> [PASSAGE TO READ]:
**********
Hyperactivated 'garbage disposal systems': Revolutionary discovery in leukemia research
Leukemia affects over 6,000 Canadians per year. A team of researchers used the Canadian Light Source (CLS) at the University of Saskatchewan to discover a new way to kill leukemia cancer cells. When the scientists hyperactivated the "garbage disposal systems" of leukemia cells, it caused the cancer to die.
The researchers believe this finding will transform the direction of cancer therapy by focusing on a protein that was previously believed to be impossible to target. Their study was featured on the cover of the journal Cancer Cell.
"It was a major advancement to visualize the structural biology through crystallography facilities at CLS and to prove conclusively that ONC201 binds and hyperactivates ClipP proteases to induce cell death," said co-author Dr. Aaron Schimmer from the Princess Margaret Cancer Centre and the University of Toronto.
The crystallography techniques at the CMCF beamline allowed the scientists to examine the structural biology of cells at the CLS.
"Even at a big cancer centre like MD Anderson, we don't have the capability to see the crystallized structure that pinpointed the direct binding of the protein at the atomic level," said co-author Dr. Michael Andreeff from the MD Anderson Cancer Center at the University of Texas.
**********
> [EXTRACTED ENTRIES]:
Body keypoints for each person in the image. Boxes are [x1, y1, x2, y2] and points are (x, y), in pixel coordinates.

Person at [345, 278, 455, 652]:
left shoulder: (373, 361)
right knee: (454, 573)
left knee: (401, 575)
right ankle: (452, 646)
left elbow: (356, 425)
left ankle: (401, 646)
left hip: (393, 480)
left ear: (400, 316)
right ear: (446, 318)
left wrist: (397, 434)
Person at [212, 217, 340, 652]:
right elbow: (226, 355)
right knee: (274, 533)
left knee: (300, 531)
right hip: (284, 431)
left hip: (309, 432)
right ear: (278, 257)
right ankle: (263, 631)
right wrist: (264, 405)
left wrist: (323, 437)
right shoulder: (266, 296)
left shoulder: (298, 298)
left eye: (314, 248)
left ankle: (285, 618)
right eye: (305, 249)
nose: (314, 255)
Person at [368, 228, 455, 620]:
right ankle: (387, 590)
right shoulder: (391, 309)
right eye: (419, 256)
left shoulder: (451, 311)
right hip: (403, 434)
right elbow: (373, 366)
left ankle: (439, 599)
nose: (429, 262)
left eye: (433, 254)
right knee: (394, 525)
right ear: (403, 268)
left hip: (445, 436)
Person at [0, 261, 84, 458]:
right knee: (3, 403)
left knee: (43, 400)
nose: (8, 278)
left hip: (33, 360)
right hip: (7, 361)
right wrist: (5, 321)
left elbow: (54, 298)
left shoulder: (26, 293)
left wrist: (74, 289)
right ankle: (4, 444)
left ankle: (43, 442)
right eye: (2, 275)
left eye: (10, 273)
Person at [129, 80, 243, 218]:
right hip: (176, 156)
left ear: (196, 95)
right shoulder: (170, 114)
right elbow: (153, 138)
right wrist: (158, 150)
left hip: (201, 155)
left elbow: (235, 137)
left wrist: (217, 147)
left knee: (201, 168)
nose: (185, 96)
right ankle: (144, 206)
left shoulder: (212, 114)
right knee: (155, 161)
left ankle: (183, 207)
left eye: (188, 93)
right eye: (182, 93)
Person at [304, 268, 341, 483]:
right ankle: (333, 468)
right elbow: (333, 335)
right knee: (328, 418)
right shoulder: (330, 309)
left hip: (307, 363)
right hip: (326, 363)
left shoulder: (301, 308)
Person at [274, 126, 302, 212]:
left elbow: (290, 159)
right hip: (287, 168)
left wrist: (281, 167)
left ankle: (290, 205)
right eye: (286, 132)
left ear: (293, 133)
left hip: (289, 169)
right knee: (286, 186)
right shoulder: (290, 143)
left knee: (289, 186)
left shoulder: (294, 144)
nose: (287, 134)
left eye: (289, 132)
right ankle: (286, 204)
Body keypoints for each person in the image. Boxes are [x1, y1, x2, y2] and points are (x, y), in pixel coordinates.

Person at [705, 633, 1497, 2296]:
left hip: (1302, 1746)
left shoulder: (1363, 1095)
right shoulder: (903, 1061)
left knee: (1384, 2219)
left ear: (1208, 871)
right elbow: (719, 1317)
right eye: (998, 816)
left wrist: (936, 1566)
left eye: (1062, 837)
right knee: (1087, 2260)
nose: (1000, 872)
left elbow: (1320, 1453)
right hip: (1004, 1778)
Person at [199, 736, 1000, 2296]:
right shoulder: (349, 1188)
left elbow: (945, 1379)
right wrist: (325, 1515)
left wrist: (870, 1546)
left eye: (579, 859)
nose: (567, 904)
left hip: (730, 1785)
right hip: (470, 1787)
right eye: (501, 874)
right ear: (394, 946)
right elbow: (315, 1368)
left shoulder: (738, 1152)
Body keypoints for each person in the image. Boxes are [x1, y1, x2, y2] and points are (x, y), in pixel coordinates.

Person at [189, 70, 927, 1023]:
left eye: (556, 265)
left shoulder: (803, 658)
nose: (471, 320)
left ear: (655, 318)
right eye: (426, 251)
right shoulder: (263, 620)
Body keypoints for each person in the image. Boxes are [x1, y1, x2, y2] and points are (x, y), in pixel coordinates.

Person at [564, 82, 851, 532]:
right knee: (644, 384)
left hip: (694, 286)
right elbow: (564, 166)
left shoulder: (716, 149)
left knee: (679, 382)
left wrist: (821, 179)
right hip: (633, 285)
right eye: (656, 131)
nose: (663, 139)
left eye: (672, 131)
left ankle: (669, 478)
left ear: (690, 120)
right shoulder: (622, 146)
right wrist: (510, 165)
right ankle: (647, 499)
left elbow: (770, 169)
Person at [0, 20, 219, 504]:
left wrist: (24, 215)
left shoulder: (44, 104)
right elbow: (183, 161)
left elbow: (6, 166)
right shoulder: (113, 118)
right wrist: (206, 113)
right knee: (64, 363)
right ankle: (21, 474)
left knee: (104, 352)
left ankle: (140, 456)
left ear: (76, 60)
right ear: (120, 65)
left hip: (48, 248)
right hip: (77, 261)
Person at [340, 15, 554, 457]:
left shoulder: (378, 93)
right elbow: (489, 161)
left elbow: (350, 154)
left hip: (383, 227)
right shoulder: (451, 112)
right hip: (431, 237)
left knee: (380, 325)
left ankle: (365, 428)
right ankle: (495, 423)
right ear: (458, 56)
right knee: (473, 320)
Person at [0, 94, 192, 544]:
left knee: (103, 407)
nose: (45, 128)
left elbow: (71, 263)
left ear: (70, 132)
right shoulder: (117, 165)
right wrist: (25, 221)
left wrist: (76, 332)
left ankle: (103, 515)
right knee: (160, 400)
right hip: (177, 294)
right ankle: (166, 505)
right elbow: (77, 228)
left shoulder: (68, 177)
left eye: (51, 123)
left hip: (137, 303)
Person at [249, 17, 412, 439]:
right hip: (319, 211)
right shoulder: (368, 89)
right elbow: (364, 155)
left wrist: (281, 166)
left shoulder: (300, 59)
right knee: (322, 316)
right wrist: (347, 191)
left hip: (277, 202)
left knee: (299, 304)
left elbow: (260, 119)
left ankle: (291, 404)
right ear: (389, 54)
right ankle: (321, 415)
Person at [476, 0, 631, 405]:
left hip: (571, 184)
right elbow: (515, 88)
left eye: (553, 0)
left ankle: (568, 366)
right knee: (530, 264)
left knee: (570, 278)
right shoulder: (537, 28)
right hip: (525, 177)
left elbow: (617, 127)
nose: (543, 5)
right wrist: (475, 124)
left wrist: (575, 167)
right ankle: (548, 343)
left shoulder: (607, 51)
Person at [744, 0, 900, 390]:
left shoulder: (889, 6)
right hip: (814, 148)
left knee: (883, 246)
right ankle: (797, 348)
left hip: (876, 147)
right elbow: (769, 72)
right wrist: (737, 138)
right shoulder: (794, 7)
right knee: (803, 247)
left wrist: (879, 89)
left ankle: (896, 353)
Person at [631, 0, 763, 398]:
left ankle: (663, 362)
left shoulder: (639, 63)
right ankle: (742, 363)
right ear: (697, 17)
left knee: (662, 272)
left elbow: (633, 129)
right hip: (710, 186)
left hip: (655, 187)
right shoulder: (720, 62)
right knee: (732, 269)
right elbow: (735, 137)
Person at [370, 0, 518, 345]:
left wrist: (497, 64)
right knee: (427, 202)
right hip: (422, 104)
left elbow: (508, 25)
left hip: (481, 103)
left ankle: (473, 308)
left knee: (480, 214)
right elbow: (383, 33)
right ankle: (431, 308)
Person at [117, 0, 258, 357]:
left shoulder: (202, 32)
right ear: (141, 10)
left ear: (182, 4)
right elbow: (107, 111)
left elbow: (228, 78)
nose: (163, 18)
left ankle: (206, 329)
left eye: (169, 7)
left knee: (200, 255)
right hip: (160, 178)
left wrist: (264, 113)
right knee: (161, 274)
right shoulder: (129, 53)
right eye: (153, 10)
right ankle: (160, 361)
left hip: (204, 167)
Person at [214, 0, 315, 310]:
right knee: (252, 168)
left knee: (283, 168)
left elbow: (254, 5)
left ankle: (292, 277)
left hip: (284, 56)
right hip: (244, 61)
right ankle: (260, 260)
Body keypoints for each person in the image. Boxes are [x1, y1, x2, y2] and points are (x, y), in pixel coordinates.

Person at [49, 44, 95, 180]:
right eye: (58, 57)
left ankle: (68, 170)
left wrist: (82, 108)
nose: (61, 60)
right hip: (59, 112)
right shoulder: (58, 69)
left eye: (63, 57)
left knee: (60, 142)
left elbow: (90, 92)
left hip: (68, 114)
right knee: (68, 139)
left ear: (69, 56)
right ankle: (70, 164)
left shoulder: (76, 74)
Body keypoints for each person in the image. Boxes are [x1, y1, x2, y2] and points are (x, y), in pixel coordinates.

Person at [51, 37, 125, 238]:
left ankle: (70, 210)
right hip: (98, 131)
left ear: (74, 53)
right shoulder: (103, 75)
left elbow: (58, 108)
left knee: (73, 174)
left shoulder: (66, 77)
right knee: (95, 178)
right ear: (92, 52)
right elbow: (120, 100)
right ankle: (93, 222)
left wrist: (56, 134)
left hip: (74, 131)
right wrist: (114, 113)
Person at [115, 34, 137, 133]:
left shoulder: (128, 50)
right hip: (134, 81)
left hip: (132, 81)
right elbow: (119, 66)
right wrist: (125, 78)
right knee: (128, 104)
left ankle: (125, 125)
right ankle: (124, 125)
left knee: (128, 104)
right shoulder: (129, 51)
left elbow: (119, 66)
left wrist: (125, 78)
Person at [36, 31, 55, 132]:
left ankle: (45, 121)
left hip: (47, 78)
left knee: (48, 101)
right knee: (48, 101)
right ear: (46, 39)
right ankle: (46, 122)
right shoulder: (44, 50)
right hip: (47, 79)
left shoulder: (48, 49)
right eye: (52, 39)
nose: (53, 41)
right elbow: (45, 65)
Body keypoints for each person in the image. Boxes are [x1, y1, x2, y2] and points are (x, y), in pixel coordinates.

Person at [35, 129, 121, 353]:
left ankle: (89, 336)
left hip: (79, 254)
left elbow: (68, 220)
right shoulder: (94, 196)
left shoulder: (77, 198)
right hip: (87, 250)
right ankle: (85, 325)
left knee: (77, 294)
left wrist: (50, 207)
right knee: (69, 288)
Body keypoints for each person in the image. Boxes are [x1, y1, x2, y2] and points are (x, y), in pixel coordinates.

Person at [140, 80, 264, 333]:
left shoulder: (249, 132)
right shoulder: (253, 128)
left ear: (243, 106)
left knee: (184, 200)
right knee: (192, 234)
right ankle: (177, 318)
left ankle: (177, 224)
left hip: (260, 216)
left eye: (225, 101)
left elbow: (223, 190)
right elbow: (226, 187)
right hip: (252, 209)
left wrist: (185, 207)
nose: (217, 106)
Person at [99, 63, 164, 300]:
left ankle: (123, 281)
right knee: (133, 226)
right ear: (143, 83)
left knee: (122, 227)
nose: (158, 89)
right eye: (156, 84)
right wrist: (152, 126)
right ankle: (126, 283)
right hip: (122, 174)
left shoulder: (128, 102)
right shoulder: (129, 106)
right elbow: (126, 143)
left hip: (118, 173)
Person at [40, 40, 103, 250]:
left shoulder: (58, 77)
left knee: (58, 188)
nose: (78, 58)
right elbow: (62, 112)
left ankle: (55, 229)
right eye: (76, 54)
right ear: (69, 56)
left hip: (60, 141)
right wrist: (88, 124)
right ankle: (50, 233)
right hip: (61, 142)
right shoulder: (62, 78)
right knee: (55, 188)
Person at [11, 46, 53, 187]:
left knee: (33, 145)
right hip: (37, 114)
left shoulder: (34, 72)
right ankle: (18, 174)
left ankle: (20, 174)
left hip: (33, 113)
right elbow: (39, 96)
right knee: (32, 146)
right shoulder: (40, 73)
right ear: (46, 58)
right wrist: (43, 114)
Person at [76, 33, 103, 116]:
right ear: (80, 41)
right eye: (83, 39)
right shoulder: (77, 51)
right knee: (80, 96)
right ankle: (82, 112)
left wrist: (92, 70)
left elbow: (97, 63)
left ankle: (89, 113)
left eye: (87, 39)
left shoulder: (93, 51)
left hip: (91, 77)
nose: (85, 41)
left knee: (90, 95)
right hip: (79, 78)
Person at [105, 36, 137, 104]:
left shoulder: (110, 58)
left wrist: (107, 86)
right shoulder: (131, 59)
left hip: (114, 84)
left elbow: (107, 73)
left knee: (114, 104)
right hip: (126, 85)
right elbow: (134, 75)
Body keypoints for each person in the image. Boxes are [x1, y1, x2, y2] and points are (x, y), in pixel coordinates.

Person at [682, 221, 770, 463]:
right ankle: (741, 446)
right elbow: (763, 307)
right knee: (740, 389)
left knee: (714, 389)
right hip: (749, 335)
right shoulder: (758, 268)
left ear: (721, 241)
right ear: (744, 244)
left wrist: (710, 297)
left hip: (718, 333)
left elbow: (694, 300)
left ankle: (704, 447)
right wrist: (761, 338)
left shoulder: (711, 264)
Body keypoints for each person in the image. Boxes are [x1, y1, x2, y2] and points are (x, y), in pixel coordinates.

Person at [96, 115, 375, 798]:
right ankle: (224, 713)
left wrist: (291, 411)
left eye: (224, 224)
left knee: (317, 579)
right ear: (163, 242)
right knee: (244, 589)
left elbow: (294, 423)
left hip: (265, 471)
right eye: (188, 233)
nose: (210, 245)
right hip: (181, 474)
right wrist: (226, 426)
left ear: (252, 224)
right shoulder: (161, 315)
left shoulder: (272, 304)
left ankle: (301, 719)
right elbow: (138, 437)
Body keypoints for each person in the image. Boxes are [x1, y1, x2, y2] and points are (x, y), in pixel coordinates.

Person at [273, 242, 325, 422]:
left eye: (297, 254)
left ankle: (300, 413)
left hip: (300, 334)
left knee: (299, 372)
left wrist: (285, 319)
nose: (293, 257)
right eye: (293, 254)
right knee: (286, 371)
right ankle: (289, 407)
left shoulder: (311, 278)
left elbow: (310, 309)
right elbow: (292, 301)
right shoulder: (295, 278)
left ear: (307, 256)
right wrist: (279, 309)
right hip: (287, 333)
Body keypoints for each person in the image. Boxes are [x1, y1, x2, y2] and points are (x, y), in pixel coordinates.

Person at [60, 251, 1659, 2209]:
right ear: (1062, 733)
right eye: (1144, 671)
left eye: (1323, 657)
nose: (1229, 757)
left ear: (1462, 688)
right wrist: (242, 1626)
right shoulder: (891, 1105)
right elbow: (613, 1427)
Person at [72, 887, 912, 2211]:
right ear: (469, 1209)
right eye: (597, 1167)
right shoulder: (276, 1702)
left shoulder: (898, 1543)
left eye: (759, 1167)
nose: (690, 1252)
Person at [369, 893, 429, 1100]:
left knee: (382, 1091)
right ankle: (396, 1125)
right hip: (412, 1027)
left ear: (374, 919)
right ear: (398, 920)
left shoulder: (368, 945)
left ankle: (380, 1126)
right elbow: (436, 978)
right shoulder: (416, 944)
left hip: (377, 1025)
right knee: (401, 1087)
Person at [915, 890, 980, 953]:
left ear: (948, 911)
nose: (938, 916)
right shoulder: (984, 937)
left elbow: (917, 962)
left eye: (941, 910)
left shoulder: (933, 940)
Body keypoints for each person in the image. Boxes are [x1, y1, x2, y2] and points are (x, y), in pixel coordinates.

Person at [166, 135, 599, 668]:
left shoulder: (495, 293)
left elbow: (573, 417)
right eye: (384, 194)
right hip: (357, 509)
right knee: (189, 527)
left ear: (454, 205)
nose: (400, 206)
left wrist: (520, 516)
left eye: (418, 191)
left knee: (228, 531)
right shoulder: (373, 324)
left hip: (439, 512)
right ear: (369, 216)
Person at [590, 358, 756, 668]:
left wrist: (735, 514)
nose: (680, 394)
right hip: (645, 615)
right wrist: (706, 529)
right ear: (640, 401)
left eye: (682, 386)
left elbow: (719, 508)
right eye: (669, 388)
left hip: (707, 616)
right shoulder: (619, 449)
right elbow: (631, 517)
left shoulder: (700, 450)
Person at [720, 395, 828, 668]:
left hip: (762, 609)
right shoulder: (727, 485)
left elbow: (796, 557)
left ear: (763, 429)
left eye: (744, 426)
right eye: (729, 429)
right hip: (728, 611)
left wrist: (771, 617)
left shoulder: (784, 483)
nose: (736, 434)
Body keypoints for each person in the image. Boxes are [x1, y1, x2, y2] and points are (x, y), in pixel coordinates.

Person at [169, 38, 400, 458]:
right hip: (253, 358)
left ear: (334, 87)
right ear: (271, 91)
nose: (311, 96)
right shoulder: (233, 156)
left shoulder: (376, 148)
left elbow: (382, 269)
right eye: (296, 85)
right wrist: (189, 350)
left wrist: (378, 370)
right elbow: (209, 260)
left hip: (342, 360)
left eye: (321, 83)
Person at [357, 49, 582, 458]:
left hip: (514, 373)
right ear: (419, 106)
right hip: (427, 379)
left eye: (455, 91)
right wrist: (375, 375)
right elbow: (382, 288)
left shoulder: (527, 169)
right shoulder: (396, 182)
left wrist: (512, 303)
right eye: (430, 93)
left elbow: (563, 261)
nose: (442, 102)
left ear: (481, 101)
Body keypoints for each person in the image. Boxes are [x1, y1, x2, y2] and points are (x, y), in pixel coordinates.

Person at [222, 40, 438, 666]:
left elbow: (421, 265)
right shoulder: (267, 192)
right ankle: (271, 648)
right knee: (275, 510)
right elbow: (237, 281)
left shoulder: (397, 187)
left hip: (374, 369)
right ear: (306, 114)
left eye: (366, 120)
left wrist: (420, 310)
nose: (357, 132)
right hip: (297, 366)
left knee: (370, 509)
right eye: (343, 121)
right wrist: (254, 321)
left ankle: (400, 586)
**********
> [REQUIREMENT 1]:
Answer these questions about the leukemia research article:
(a) How many Canadians does leukemia affect each year?
(b) Which journal featured the study on its cover?
(c) At which beamline were the crystallography techniques used?
> [REQUIREMENT 2]: Could you revise the leukemia research article between "The researchers believe" and "at the CLS.", inclusive, swapping "crystallography" for "X-ray crystallography" each time it occurs?
> [REQUIREMENT 3]: Could you extend the leukemia research article past its final sentence?
The data has nothing to do with the leukemia research article.

> [YOUR RESPONSE 1]:
(a) Over 6,000.
(b) Cancer Cell.
(c) The CMCF beamline.

> [YOUR RESPONSE 2]:
The researchers believe this finding will transform the direction of cancer therapy by focusing on a protein that was previously believed to be impossible to target. Their study was featured on the cover of the journal Cancer Cell.
"It was a major advancement to visualize the structural biology through X-ray crystallography facilities at CLS and to prove conclusively that ONC201 binds and hyperactivates ClipP proteases to induce cell death," said co-author Dr. Aaron Schimmer from the Princess Margaret Cancer Centre and the University of Toronto.
The X-ray crystallography techniques at the CMCF beamline allowed the scientists to examine the structural biology of cells at the CLS.

> [YOUR RESPONSE 3]:
Both research groups are excited to see the continued advancement of leukemia treatment as well as the potential for other cancer therapies.
Andreeff will continue to explore the clinical benefits of this research on acute myeloid leukemia (AML), an aggressive form of cancer with a low survival rate. Meanwhile, Schimmer's team will work to further understand the role of mitochondria in leukemia and the best way to target them.
Schimmer noted that the collaboration of the two groups at the CLS produced impactful results that are significantly greater than what they could have achieved independently.
He hopes that this discovery will move cancer treatment one step closer to the elusive cure.